Yokota Ryo, Kaminaga Yuki, Kobayashi Tetsuya J
Institute of Industrial Science, The University of Tokyo, Tokyo, Japan.
Department of Electrical Engineering and Information Systems, Graduate School of Engineering, The University of Tokyo, Tokyo, Japan.
Front Immunol. 2017 Nov 15;8:1500. doi: 10.3389/fimmu.2017.01500. eCollection 2017.
Inter-sample comparisons of T-cell receptor (TCR) repertoires are crucial for gaining a better understanding of the immunological states determined by different collections of T cells from different donor sites, cell types, and genetic and pathological backgrounds. For quantitative comparison, most previous studies utilized conventional methods in ecology, which focus on TCR sequences that overlap between pairwise samples. Some recent studies attempted another approach that is categorized into Poisson abundance models using the abundance distribution of observed TCR sequences. However, these methods ignore the details of the measured sequences and are consequently unable to identify sub-repertoires that might have important contributions to the observed inter-sample differences. Moreover, the sparsity of sequence data due to the huge diversity of repertoires hampers the performance of these methods, especially when few overlapping sequences exist. In this paper, we propose a new approach for REpertoire COmparison in Low Dimensions (RECOLD) based on TCR sequence information, which can estimate the low-dimensional structure by embedding the pairwise sequence dissimilarities in high-dimensional sequence space. The inter-sample differences between repertoires are then quantified by information-theoretic measures among the distributions of data estimated in the embedded space. Using datasets of mouse and human TCR repertoires, we demonstrate that RECOLD can accurately identify the inter-sample hierarchical structures, which have a good correspondence with our intuitive understanding about sample conditions. Moreover, for the dataset of transgenic mice that have strong restrictions on the diversity of their repertoires, our estimated inter-sample structure was consistent with the structure estimated by previous methods based on abundance or overlapping sequence information. For the dataset of human healthy donors and Sézary syndrome patients, our method also showed robust estimation performance even under the condition of high sparsity in TCR sequences, while previous studies failed to estimate the structure. In addition, we identified the sequences that contribute to the pairwise-sample differences between the repertoires with the different genetic backgrounds of mice. Such identification of the sequences contributing to variation in immune cell repertoires may provide substantial insight for the development of new immunotherapies and vaccines.
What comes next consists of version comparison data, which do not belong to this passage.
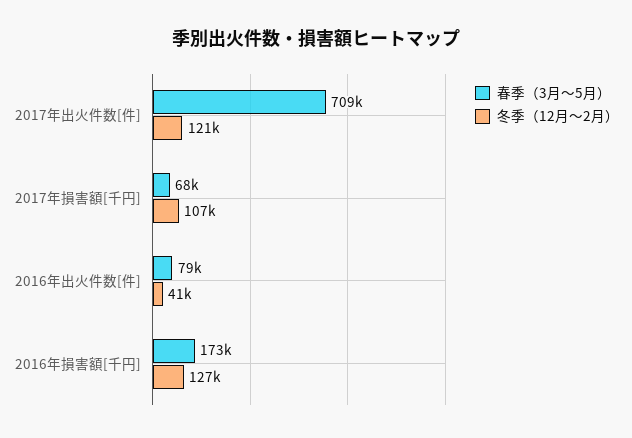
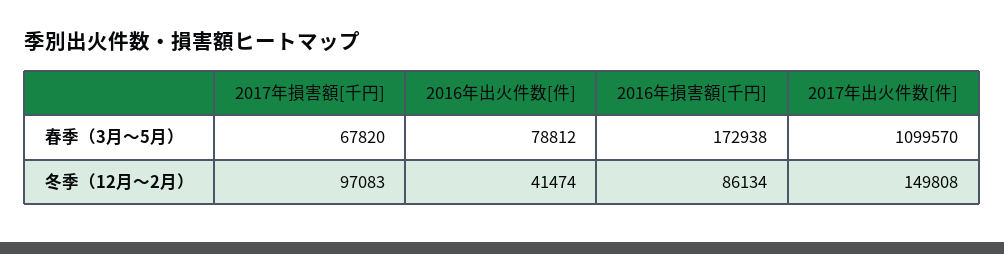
  {
    "春季（3月～5月）": {
-     "2017年出火件数[件]": 709000,
+     "2017年出火件数[件]": 1099570,
      "2017年損害額[千円]": 67820,
      "2016年出火件数[件]": 78812,
      "2016年損害額[千円]": 172938
    },
    "冬季（12月～2月）": {
-     "2017年出火件数[件]": 121000,
+     "2017年出火件数[件]": 149808,
-     "2017年損害額[千円]": 107000,
+     "2017年損害額[千円]": 97083,
      "2016年出火件数[件]": 41474,
-     "2016年損害額[千円]": 127000
+     "2016年損害額[千円]": 86134
    }
  }

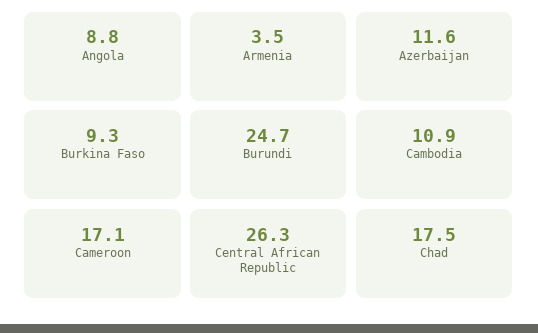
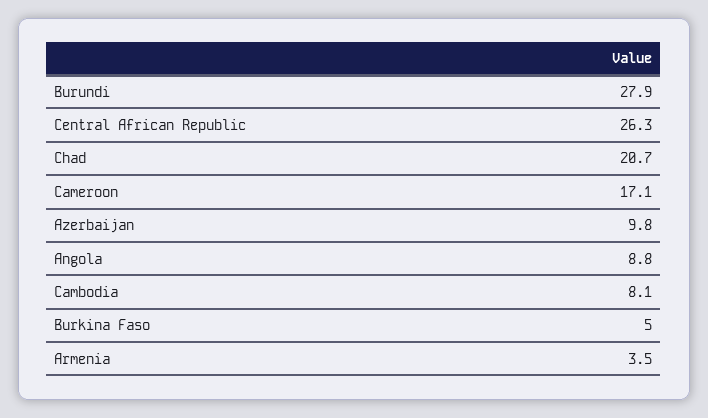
  {
    "Angola": 8.8,
    "Armenia": 3.5,
-   "Azerbaijan": 11.6,
+   "Azerbaijan": 9.8,
-   "Burkina Faso": 9.3,
+   "Burkina Faso": 5,
-   "Burundi": 24.7,
+   "Burundi": 27.9,
-   "Cambodia": 10.9,
+   "Cambodia": 8.1,
    "Cameroon": 17.1,
    "Central African Republic": 26.3,
-   "Chad": 17.5
+   "Chad": 20.7
  }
T细胞受体(TCR)库的样本间比较对于更好地理解由来自不同供体部位、细胞类型以及遗传和病理背景的不同T细胞集合所决定的免疫状态至关重要。对于定量比较,大多数先前的研究采用了生态学中的传统方法,这些方法关注成对样本之间重叠的TCR序列。最近的一些研究尝试了另一种方法,即使用观察到的TCR序列的丰度分布归类为泊松丰度模型。然而,这些方法忽略了测量序列的细节,因此无法识别可能对观察到的样本间差异有重要贡献的亚库。此外,由于库的巨大多样性导致的序列数据稀疏性阻碍了这些方法的性能,特别是当重叠序列很少时。在本文中,我们基于TCR序列信息提出了一种用于低维库比较(RECOLD)的新方法,该方法可以通过将成对序列差异嵌入高维序列空间来估计低维结构。然后通过嵌入空间中估计的数据分布之间的信息论度量来量化库之间的样本间差异。使用小鼠和人类TCR库的数据集,我们证明RECOLD可以准确识别样本间的层次结构,这与我们对样本条件的直观理解有很好的对应关系。此外,对于其库多样性受到强烈限制的转基因小鼠数据集,我们估计的样本间结构与先前基于丰度或重叠序列信息的方法估计的结构一致。对于人类健康供体和蕈样肉芽肿综合征患者的数据集,即使在TCR序列高度稀疏的情况下,我们的方法也显示出稳健的估计性能,而先前的研究未能估计出结构。此外,我们确定了导致具有不同小鼠遗传背景的库之间成对样本差异的序列。这种对导致免疫细胞库变异的序列的识别可能为新免疫疗法和疫苗的开发提供实质性的见解。